__Yapılacak iş__. Kaynak metinde "Nahl Suresi 123" sözlerini içeren yerde başlayıp "bir önder vardır." ile biten bölümü, "önder" yerine "rehber" koyarak yeniden yaz.

__Kaynak metin__.
Şu da emredildi: Yüzünü dine bir Hanif olarak çevir. Sakın müşriklerden olma.
Yunus Suresi 105
Ben bir Hanif olarak yüzümü gökleri ve yeri yaratana döndürdüm. Müşriklerden değilim ben.
Enam Suresi 79
İbrahim ne bir Yahudi idi, ne de bir Hıristiyan. O sadece hanif bir müslümandı. O müşriklerden değildi.
Ali İmran Suresi 67
Şu da kuşkusuz ki, İbrahim başlıbaşına bir ümmetti; bir Hanif olarak Allah'ın önünde eğiliyordu. Müşriklerden değildi.
Nahl Suresi 123
De ki Allah doğrusunu söylemiştir / vaadinde sadıktır.Haydi artık Hanif olarak İbrahim'in Milleti'ne uyun! Müşriklerden değildi o.
Ali İmran Suresi 95
Allah'a ortak koşmadan, Hanifler olarak... Allah'a ortak koşan kişi, gökten düşmüş de kendisini kuşlar kapışıyor veya rüzgar onu uzak bir yere fırlatıp atıyor gibidir.
Rad Suresi 7 Küfre sapmış olanlar şöyle derler: "Ona
Rabbinden bir mucize indirilseydi ya!" Sen sadece bir uyarıcısın ve her
topluluk için doğruyu ve iyiyi gösteren bir önder vardır.
Yunus
Suresi 20 Şöyle derler: "Ona Rabbinden bir mucize indirilseydi
ya!" De ki: "Gayb, Allah'ın tekelinde. Hadi bekleyin; sizinle birlikte
ben de bekleyenlerdenim."
Muhammed Peygamberin döneminde
Kuran'dan başka mucize-kanıt olmadığını söyleyenler bu ve benzeri
ayetleri getiriyorlar. Ama burada anlatılan; sırf inkarcılar istiyor
diye o anda Allah'ın mucize göstermediği gerçeği. Bu sadece Muhammed
Peygambere özgü değil, tüm peygamberlerde durum böyledir:
İbrahim
Suresi 11 Resulleri onlara dediler ki: "Biz de sadece sizin
gibi birer insanız, fakat Allah, kullarından dilediğine lütufta
bulunur. Allah'ın izni olmadan bizim size bir kanıt getirmemiz
haddimize değil. İnananlar yalnız Allah'a dayanıp güvensinler."
Rad
Suresi 38 Yemin olsun, biz senden önce de resuller
gönderdik, onlara da eşler ve evlatlar verdik. Hiçbir resul, Allah'ın
izni olmadıkça herhangi bir mucize getiremez. Her süre için bir yazı
vardır.

__Çıkarılan kayıtlar__.
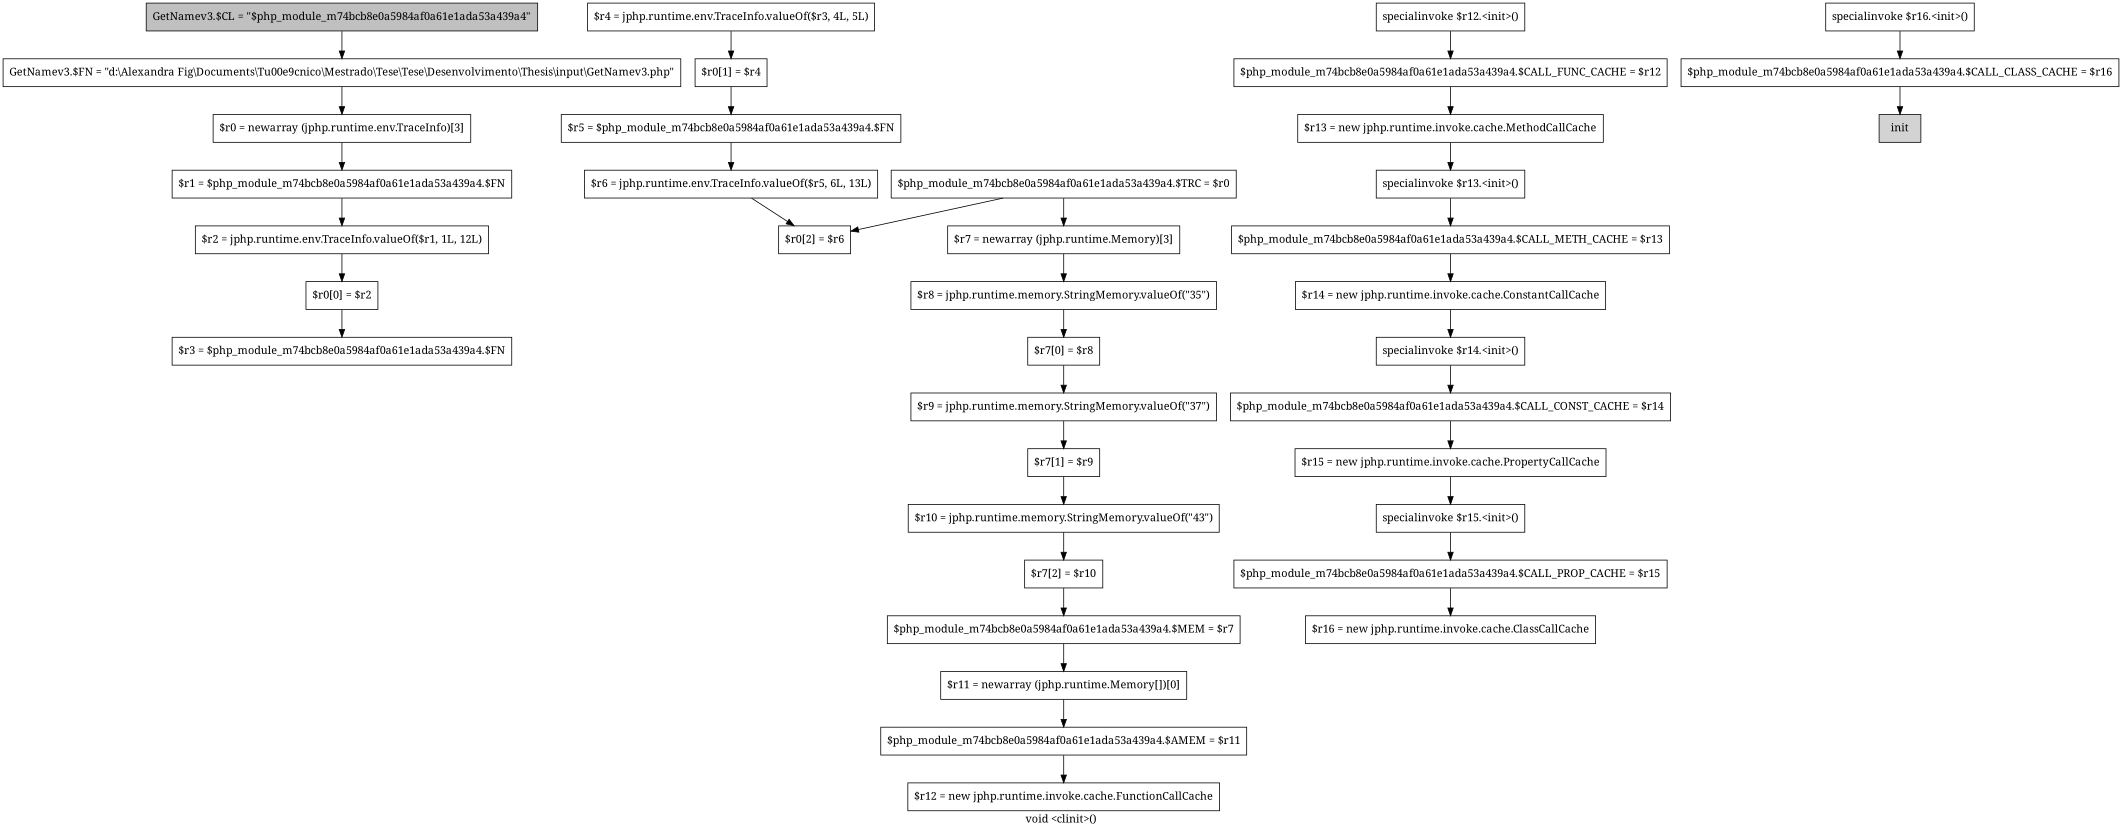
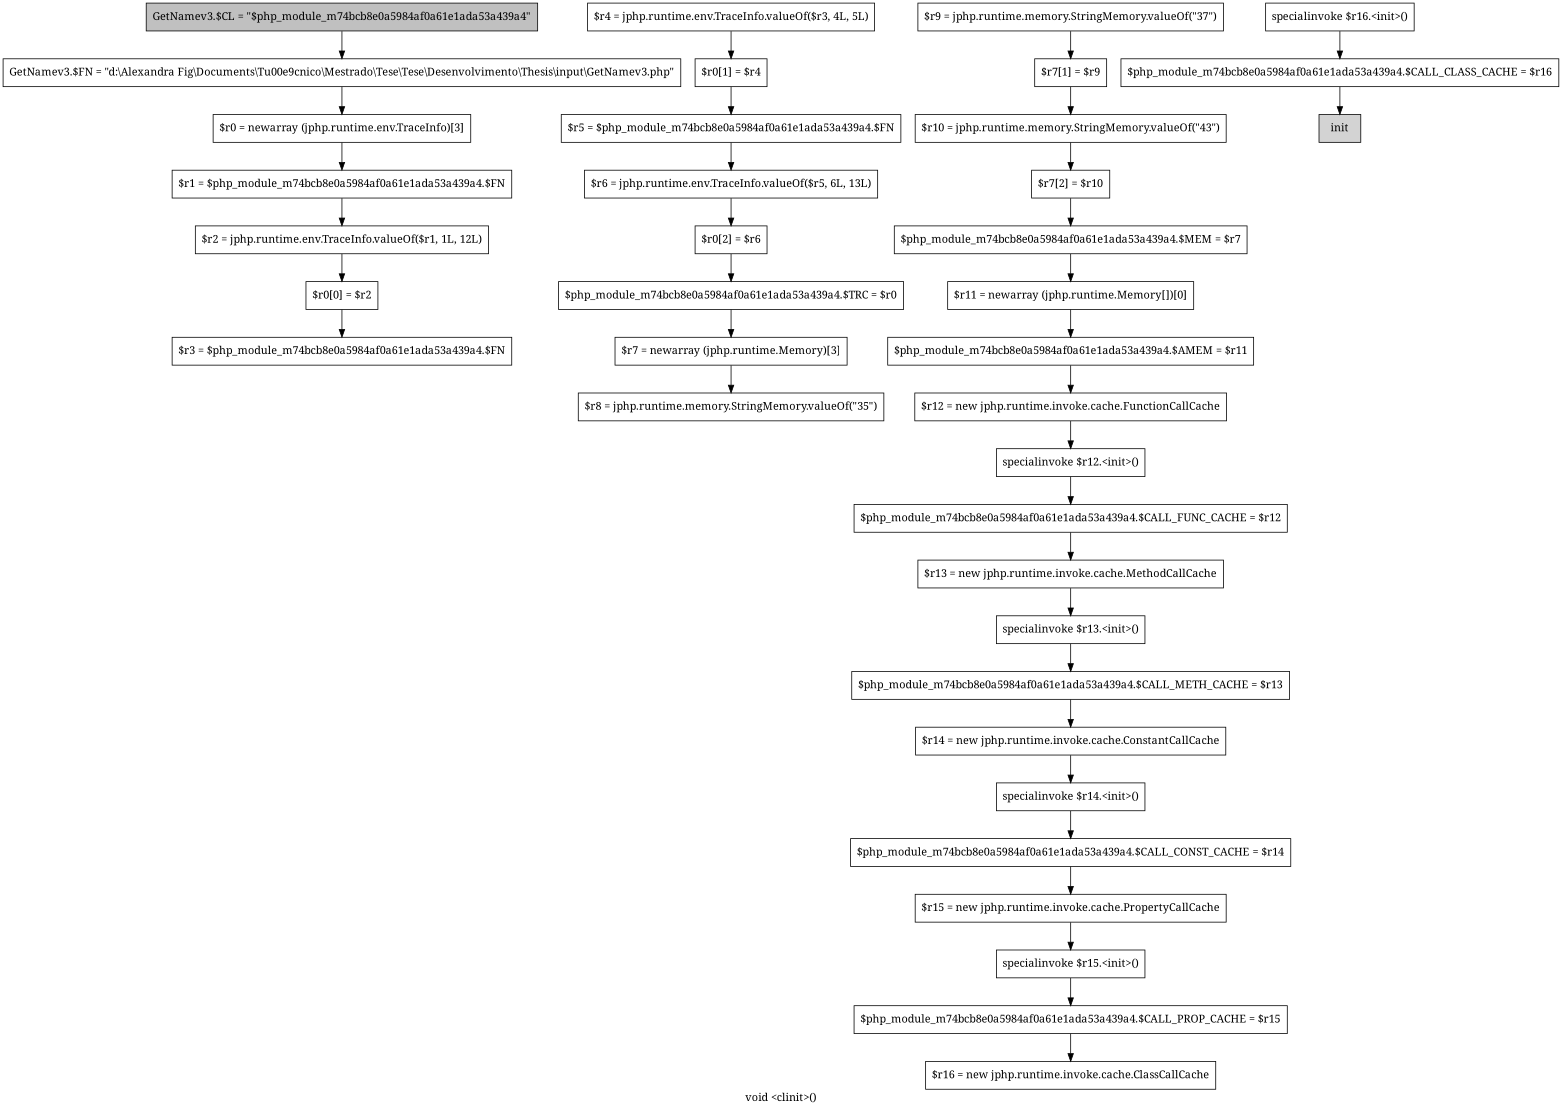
  digraph {
    fontname="Noto Serif"
    label="void <clinit>()"
    node [fontname="Noto Serif" shape=box]
    edge [fontname="Noto Serif"]
    n1 [fillcolor=gray label="GetNamev3.$CL = \"$php_module_m74bcb8e0a5984af0a61e1ada53a439a4\"" style=filled]
    n2 [label="GetNamev3.$FN = \"d:\\Alexandra Fig\\Documents\\T\u00e9cnico\\Mestrado\\Tese\\Tese\\Desenvolvimento\\Thesis\\input\\GetNamev3.php\""]
    n3 [label="$r0 = newarray (jphp.runtime.env.TraceInfo)[3]"]
    n4 [label="$r1 = $php_module_m74bcb8e0a5984af0a61e1ada53a439a4.$FN"]
    n5 [label="$r2 = jphp.runtime.env.TraceInfo.valueOf($r1, 1L, 12L)"]
    n6 [label="$r0[0] = $r2"]
    n7 [label="$r3 = $php_module_m74bcb8e0a5984af0a61e1ada53a439a4.$FN"]
    n8 [label="$r4 = jphp.runtime.env.TraceInfo.valueOf($r3, 4L, 5L)"]
    n9 [label="$r0[1] = $r4"]
    n10 [label="$r5 = $php_module_m74bcb8e0a5984af0a61e1ada53a439a4.$FN"]
    n11 [label="$r6 = jphp.runtime.env.TraceInfo.valueOf($r5, 6L, 13L)"]
    n12 [label="$r0[2] = $r6"]
    n13 [label="$php_module_m74bcb8e0a5984af0a61e1ada53a439a4.$TRC = $r0"]
    n14 [label="$r7 = newarray (jphp.runtime.Memory)[3]"]
    n15 [label="$r8 = jphp.runtime.memory.StringMemory.valueOf(\"35\")"]
-   n16 [label="$r7[0] = $r8"]
    n17 [label="$r9 = jphp.runtime.memory.StringMemory.valueOf(\"37\")"]
    n18 [label="$r7[1] = $r9"]
    n19 [label="$r10 = jphp.runtime.memory.StringMemory.valueOf(\"43\")"]
    n20 [label="$r7[2] = $r10"]
    n21 [label="$php_module_m74bcb8e0a5984af0a61e1ada53a439a4.$MEM = $r7"]
    n22 [label="$r11 = newarray (jphp.runtime.Memory[])[0]"]
    n23 [label="$php_module_m74bcb8e0a5984af0a61e1ada53a439a4.$AMEM = $r11"]
    n24 [label="$r12 = new jphp.runtime.invoke.cache.FunctionCallCache"]
    n25 [label="specialinvoke $r12.<init>()"]
    n26 [label="$php_module_m74bcb8e0a5984af0a61e1ada53a439a4.$CALL_FUNC_CACHE = $r12"]
    n27 [label="$r13 = new jphp.runtime.invoke.cache.MethodCallCache"]
    n28 [label="specialinvoke $r13.<init>()"]
    n29 [label="$php_module_m74bcb8e0a5984af0a61e1ada53a439a4.$CALL_METH_CACHE = $r13"]
    n30 [label="$r14 = new jphp.runtime.invoke.cache.ConstantCallCache"]
    n31 [label="specialinvoke $r14.<init>()"]
    n32 [label="$php_module_m74bcb8e0a5984af0a61e1ada53a439a4.$CALL_CONST_CACHE = $r14"]
    n33 [label="$r15 = new jphp.runtime.invoke.cache.PropertyCallCache"]
    n34 [label="specialinvoke $r15.<init>()"]
    n35 [label="$php_module_m74bcb8e0a5984af0a61e1ada53a439a4.$CALL_PROP_CACHE = $r15"]
    n36 [label="$r16 = new jphp.runtime.invoke.cache.ClassCallCache"]
    n37 [label="specialinvoke $r16.<init>()"]
    n38 [label="$php_module_m74bcb8e0a5984af0a61e1ada53a439a4.$CALL_CLASS_CACHE = $r16"]
    n39 [fillcolor=lightgray label=init style=filled]
    n1 -> n2
    n2 -> n3
    n3 -> n4
    n4 -> n5
    n5 -> n6
    n6 -> n7
    n8 -> n9
    n9 -> n10
    n10 -> n11
    n11 -> n12
-   n13 -> n12
+   n12 -> n13
    n13 -> n14
    n14 -> n15
-   n15 -> n16
-   n16 -> n17
    n17 -> n18
    n18 -> n19
    n19 -> n20
    n20 -> n21
    n21 -> n22
    n22 -> n23
    n23 -> n24
+   n24 -> n25
    n25 -> n26
    n26 -> n27
    n27 -> n28
    n28 -> n29
    n29 -> n30
    n30 -> n31
    n31 -> n32
    n32 -> n33
    n33 -> n34
    n34 -> n35
    n35 -> n36
    n37 -> n38
    n38 -> n39
  }
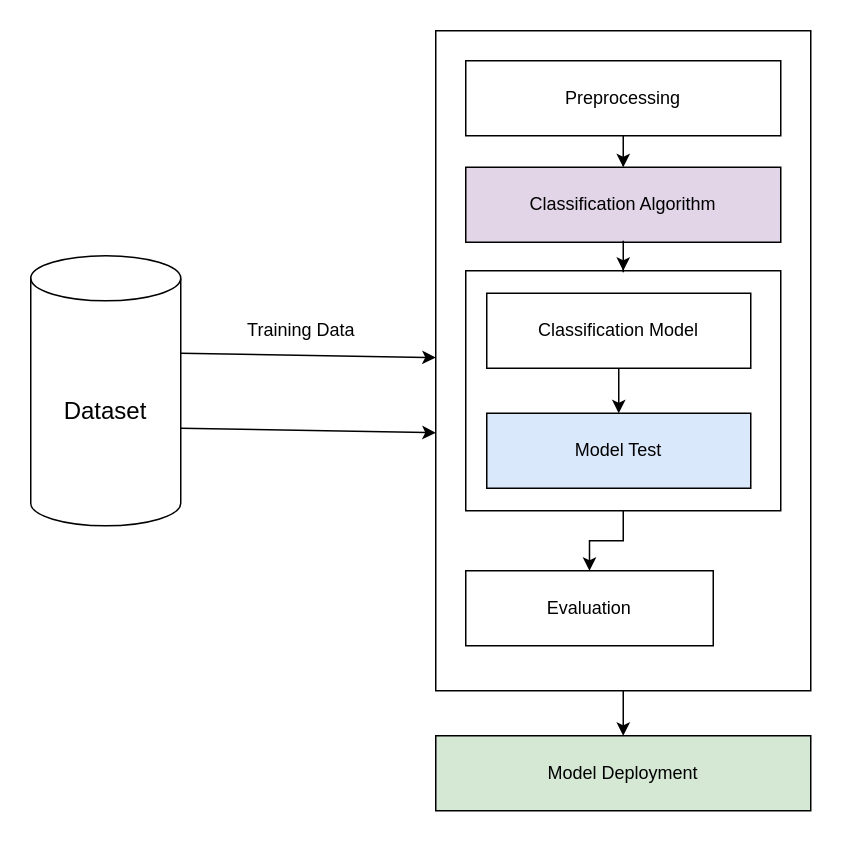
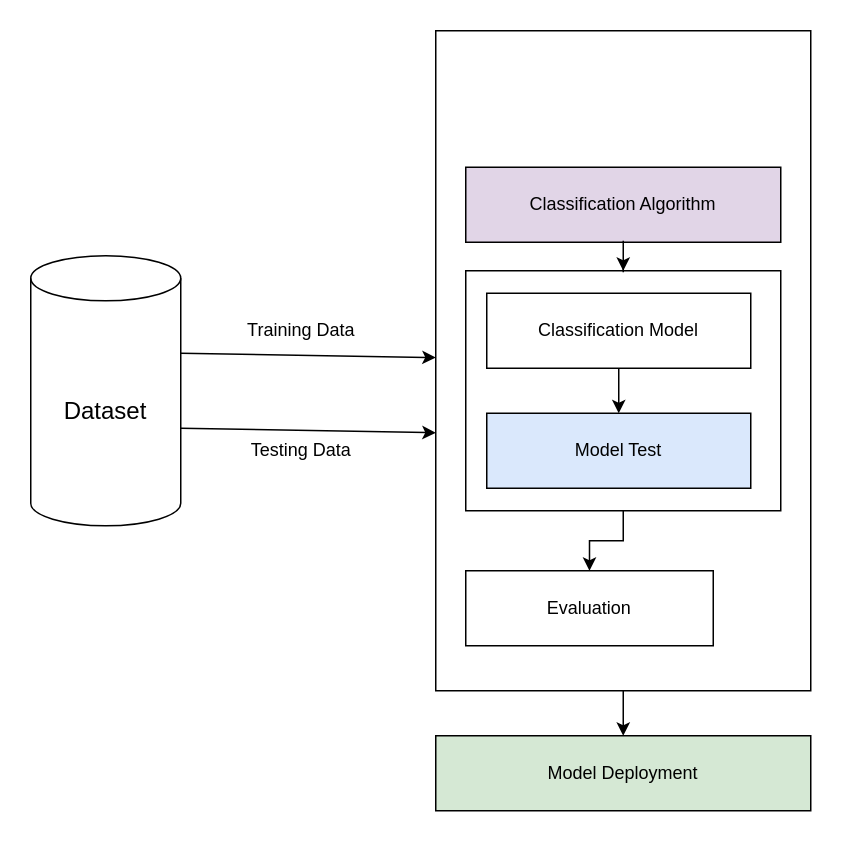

__Doğru çıktı__.
Nahl Suresi 123
De ki Allah doğrusunu söylemiştir / vaadinde sadıktır.Haydi artık Hanif olarak İbrahim'in Milleti'ne uyun! Müşriklerden değildi o.
Ali İmran Suresi 95
Allah'a ortak koşmadan, Hanifler olarak... Allah'a ortak koşan kişi, gökten düşmüş de kendisini kuşlar kapışıyor veya rüzgar onu uzak bir yere fırlatıp atıyor gibidir.
Rad Suresi 7 Küfre sapmış olanlar şöyle derler: "Ona
Rabbinden bir mucize indirilseydi ya!" Sen sadece bir uyarıcısın ve her
topluluk için doğruyu ve iyiyi gösteren bir rehber vardır.